A spinel is an important class of oxide consisting two types of metal ions withs the oxide ions arranged in ccp layers . The normal spinel has one -eight of the tetrahendral holes occupied by one type of metal ions and one- half of the octaherdral holes occupied by another type of metal ion.
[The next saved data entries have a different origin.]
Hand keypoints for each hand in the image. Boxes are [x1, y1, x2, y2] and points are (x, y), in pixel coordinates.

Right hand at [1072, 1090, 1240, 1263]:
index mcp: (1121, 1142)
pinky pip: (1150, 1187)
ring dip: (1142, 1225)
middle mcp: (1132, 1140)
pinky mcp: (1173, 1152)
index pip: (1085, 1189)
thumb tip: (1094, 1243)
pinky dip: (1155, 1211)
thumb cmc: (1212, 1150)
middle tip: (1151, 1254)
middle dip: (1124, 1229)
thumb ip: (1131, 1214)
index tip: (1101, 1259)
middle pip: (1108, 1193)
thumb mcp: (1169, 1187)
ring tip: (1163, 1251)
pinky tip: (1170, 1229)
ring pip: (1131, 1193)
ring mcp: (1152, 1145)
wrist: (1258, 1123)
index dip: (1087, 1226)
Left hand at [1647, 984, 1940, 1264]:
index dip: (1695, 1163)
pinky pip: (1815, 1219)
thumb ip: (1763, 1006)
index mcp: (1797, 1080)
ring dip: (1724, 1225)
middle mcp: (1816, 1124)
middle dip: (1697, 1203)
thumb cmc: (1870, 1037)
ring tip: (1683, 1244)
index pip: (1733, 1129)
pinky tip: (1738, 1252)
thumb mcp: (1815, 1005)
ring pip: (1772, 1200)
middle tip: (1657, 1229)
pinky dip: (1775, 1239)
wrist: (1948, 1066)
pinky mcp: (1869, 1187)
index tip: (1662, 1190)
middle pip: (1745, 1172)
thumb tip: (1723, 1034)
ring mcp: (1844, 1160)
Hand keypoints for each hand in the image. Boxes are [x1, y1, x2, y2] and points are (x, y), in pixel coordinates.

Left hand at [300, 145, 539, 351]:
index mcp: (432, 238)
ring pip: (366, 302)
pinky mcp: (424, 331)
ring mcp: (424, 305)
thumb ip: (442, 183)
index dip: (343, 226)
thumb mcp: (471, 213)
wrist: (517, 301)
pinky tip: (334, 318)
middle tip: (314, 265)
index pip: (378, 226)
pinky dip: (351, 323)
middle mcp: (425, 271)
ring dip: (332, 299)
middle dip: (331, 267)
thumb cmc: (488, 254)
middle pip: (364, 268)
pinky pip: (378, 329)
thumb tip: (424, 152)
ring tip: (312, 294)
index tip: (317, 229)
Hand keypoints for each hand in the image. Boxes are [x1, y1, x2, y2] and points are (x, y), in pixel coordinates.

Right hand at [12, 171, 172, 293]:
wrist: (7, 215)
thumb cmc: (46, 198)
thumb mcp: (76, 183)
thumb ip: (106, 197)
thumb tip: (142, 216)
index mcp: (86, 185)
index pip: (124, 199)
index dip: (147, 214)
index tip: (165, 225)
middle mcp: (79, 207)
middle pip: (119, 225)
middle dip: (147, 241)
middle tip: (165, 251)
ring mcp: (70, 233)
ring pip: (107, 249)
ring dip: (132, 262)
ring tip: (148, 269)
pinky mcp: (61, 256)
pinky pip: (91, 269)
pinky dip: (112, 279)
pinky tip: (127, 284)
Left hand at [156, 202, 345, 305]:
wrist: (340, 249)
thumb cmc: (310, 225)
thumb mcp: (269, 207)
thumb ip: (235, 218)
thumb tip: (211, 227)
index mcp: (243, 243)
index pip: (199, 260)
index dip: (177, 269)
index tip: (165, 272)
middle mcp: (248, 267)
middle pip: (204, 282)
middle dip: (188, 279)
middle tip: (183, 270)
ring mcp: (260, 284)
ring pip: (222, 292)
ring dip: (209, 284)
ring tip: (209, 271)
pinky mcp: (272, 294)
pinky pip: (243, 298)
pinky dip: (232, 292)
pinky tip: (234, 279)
Such a spine is formed by `Mg^(2+), Al^(3+) and O^(2-)` . The netutrality of the crystal is benig maintained.
If oxide ion is replaced by `X^(-8//3)`, the number of anionic vacancy per unit cells is :

To solve the problem regarding the spinel structure and the replacement of oxide ions with `X^(-8/3)`, we can follow these steps: ### Step-by-Step Solution: 1. **Understanding the Spinel Structure**: - A normal spinel structure consists of oxide ions arranged in a cubic close-packed (CCP) or face-centered cubic (FCC) lattice. - In this structure, there are tetrahedral and octahedral voids where metal ions can occupy. 2. **Calculating the Number of Oxide Ions**: - In a CCP structure, the total number of oxide ions (O^2-) can be calculated as follows: - There are 8 corner atoms, each contributing \( \frac{1}{8} \) to the unit cell. - There are 6 face-centered atoms, each contributing \( \frac{1}{2} \) to the unit cell. - Therefore, the total number of oxide ions in a unit cell is: \[ \text{Total O}^{2-} = 8 \times \frac{1}{8} + 6 \times \frac{1}{2} = 1 + 3 = 4 \] 3. **Charge Balance**: - The total charge contributed by the 4 oxide ions is: \[ \text{Total charge from O}^{2-} = 4 \times (-2) = -8 \] - The spinel structure maintains electrical neutrality, which means the positive charges from the metal ions must balance this negative charge. 4. **Replacement of Oxide Ions**: - If one oxide ion (O^2-) is replaced by `X^(-8/3)`, we need to determine how many such replacements occur. - The charge contributed by one `X^(-8/3)` ion is: \[ \text{Charge from X}^{-8/3} = -\frac{8}{3} \] - If we replace 3 oxide ions with 3 `X^(-8/3)` ions, the total charge from these ions would be: \[ 3 \times \left(-\frac{8}{3}\right) = -8 \] 5. **Creating Anionic Vacancies**: - Originally, we had 4 oxide ions contributing a total charge of -8. - After replacing 3 oxide ions with 3 `X^(-8/3)` ions, we still have a total charge of -8, but we have lost one oxide ion. - This means there is now one anionic vacancy created in the unit cell because we have one less oxide ion than before. 6. **Conclusion**: - Therefore, the number of anionic vacancies per unit cell is **1**. ### Final Answer: The number of anionic vacancies per unit cell is **1**.